Leave out the pictures and print the rest of the entries exactly as they stand.
[Opening Records shown section]
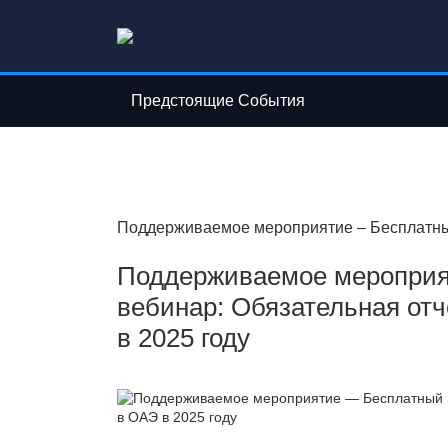
Предстоящие События
Поддерживаемое мероприятие – Бесплатный
Поддерживаемое мероприя
вебинар: Обязательная от
в 2025 году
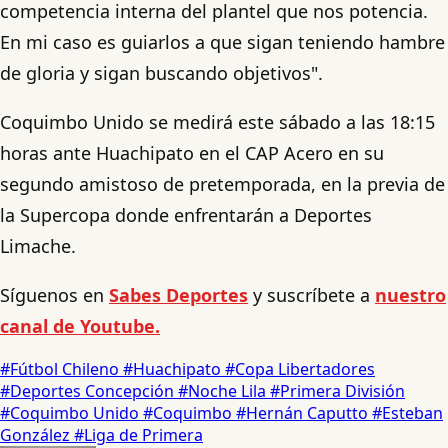
competencia interna del plantel que nos potencia.
En mi caso es guiarlos a que sigan teniendo hambre
de gloria y sigan buscando objetivos".
Coquimbo Unido se medirá este sábado a las 18:15
horas ante Huachipato en el CAP Acero en su
segundo amistoso de pretemporada, en la previa de
la Supercopa donde enfrentarán a Deportes
Limache.
Síguenos en
Sabes Deportes
y suscríbete a
nuestro
canal de Youtube.
#Fútbol Chileno
#Huachipato
#Copa Libertadores
#Deportes Concepción
#Noche Lila
#Primera División
#Coquimbo Unido
#Coquimbo
#Hernán Caputto
#Esteban
González
#Liga de Primera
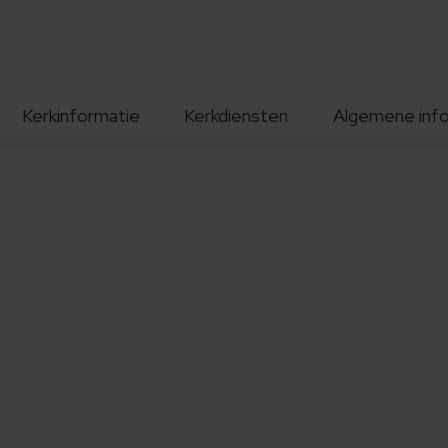
Kerkinformatie
Kerkdiensten
Algemene inf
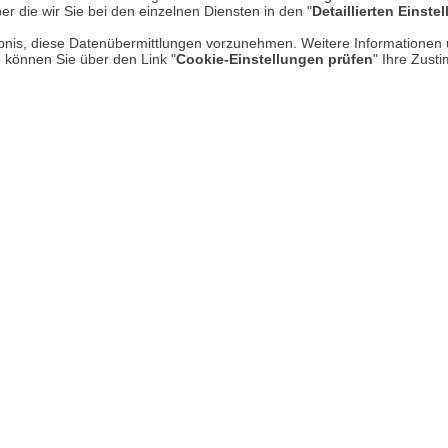
er die wir Sie bei den einzelnen Diensten in den "
Detaillierten Einste
Kontakt
Hi
rlaubnis, diese Datenübermittlungen vorzunehmen. Weitere Informatione
Rücksendung von Waren
e können Sie über den Link "
Cookie-Einstellungen prüfen
" Ihre Zust
Umwelt und Entsorgung
Zur Echtheit von Bewertungen
Hinweisgeber-Schutzgesetz
Barrierefreiheit unserer Website
Gesetzliche Gewährleistung
UNSER LADEN IN MECKENHEI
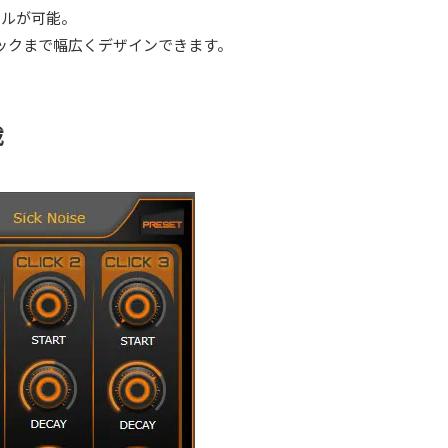
ロールが可能。
ックまで幅広くデザインできます。
載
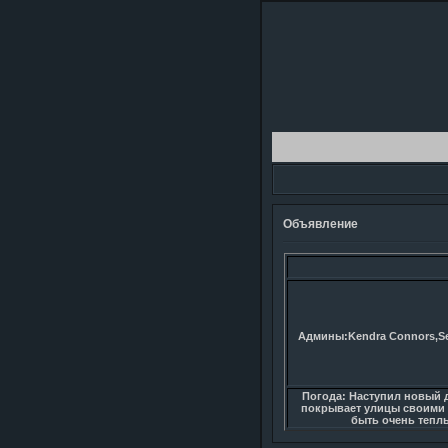
Объявление
Админы:Kendra Connors,Sel
Погода: Наступил новый 
покрывает улицы своими 
быть очень тепл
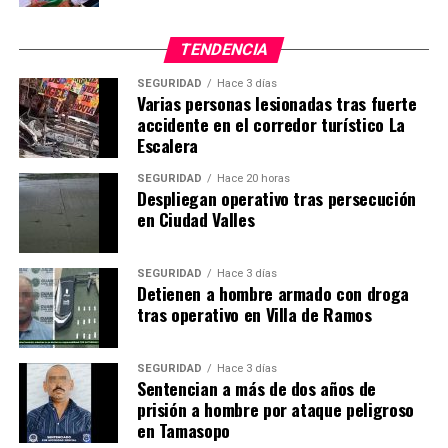
TENDENCIA
SEGURIDAD
Hace 3 días
Varias personas lesionadas tras fuerte
accidente en el corredor turístico La
Escalera
SEGURIDAD
Hace 20 horas
Despliegan operativo tras persecución
en Ciudad Valles
SEGURIDAD
Hace 3 días
Detienen a hombre armado con droga
tras operativo en Villa de Ramos
SEGURIDAD
Hace 3 días
Sentencian a más de dos años de
prisión a hombre por ataque peligroso
en Tamasopo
[Closing Records shown section]
§ Completed task
Предстоящие События
Поддерживаемое мероприятие – Бесплатный
Поддерживаемое мероприя
вебинар: Обязательная от
в 2025 году
competencia interna del plantel que nos potencia.
En mi caso es guiarlos a que sigan teniendo hambre
de gloria y sigan buscando objetivos".
Coquimbo Unido se medirá este sábado a las 18:15
horas ante Huachipato en el CAP Acero en su
segundo amistoso de pretemporada, en la previa de
la Supercopa donde enfrentarán a Deportes
Limache.
Síguenos en
Sabes Deportes
y suscríbete a
nuestro
canal de Youtube.
#Fútbol Chileno
#Huachipato
#Copa Libertadores
#Deportes Concepción
#Noche Lila
#Primera División
#Coquimbo Unido
#Coquimbo
#Hernán Caputto
#Esteban
González
#Liga de Primera
Kerkinformatie
Kerkdiensten
Algemene inf
er die wir Sie bei den einzelnen Diensten in den "
Detaillierten Einste
Kontakt
Hi
rlaubnis, diese Datenübermittlungen vorzunehmen. Weitere Informatione
Rücksendung von Waren
e können Sie über den Link "
Cookie-Einstellungen prüfen
" Ihre Zust
Umwelt und Entsorgung
Zur Echtheit von Bewertungen
Hinweisgeber-Schutzgesetz
Barrierefreiheit unserer Website
Gesetzliche Gewährleistung
UNSER LADEN IN MECKENHEI
ロールが可能。
ックまで幅広くデザインできます。
載
Объявление
Админы:Kendra Connors,Sel
Погода: Наступил новый 
покрывает улицы своими 
быть очень тепл
TENDENCIA
SEGURIDAD
Hace 3 días
Varias personas lesionadas tras fuerte
accidente en el corredor turístico La
Escalera
SEGURIDAD
Hace 20 horas
Despliegan operativo tras persecución
en Ciudad Valles
SEGURIDAD
Hace 3 días
Detienen a hombre armado con droga
tras operativo en Villa de Ramos
SEGURIDAD
Hace 3 días
Sentencian a más de dos años de
prisión a hombre por ataque peligroso
en Tamasopo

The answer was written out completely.